▶ **REQUEST**:
Below are the entries; state how many of their lines contain the string "Eigene", and nothing more.
————————
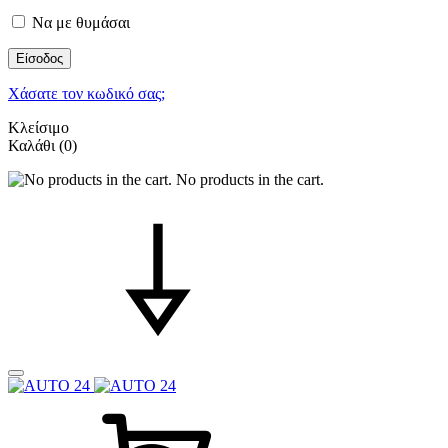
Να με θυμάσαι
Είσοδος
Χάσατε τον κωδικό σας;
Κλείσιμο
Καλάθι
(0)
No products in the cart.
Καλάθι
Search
————————
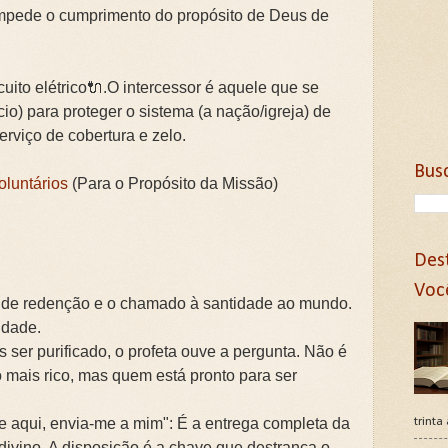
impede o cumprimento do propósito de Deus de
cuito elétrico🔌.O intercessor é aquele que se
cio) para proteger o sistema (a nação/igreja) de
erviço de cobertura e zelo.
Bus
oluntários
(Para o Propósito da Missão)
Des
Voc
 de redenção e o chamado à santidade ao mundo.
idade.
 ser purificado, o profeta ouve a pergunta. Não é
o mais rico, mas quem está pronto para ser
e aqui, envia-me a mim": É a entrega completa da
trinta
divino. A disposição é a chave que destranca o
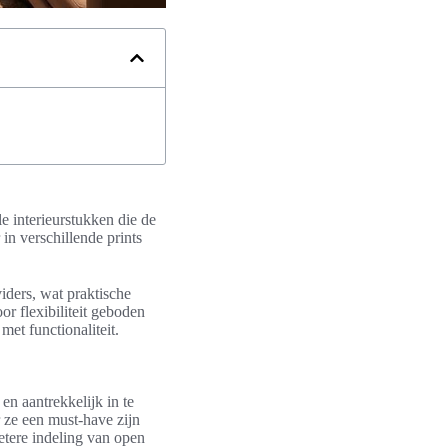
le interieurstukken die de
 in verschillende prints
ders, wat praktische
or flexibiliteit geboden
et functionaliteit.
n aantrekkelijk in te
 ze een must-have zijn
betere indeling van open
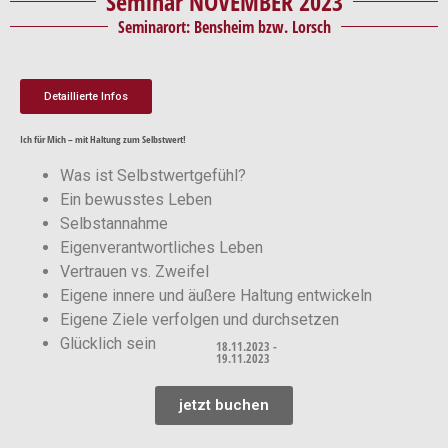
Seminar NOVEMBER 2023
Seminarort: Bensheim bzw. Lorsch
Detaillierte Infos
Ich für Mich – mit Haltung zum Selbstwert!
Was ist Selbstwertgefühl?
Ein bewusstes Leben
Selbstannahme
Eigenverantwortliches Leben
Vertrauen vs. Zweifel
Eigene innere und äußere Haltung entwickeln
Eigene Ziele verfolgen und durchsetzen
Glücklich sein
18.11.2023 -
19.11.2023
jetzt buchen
————————
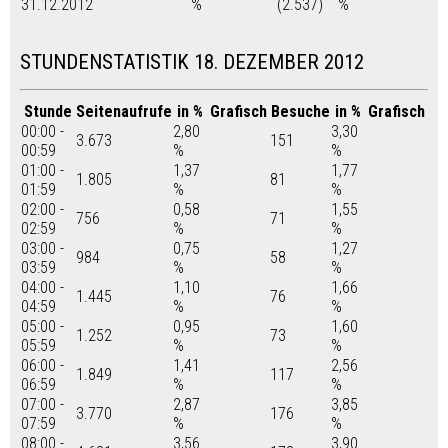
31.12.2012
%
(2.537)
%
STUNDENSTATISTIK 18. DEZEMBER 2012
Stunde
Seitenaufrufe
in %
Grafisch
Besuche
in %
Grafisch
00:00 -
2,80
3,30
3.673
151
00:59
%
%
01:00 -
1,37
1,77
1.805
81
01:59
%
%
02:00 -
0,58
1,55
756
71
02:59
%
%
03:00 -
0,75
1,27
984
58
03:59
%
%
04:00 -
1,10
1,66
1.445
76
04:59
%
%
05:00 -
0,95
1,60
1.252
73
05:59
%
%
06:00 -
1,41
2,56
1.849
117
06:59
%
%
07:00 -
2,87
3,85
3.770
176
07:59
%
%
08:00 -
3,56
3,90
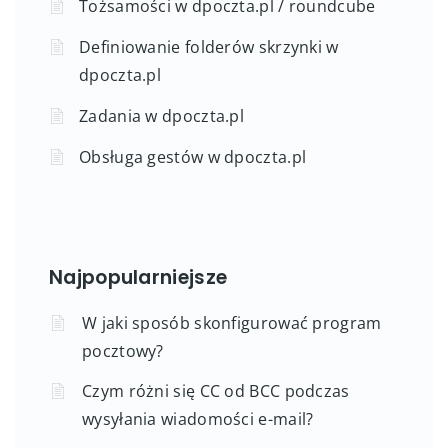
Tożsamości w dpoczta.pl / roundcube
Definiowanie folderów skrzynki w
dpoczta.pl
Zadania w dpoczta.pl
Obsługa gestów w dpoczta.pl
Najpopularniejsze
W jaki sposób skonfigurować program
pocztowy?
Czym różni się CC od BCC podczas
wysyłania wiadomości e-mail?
————————
▶ **EXERCISE SOLUTION**:
2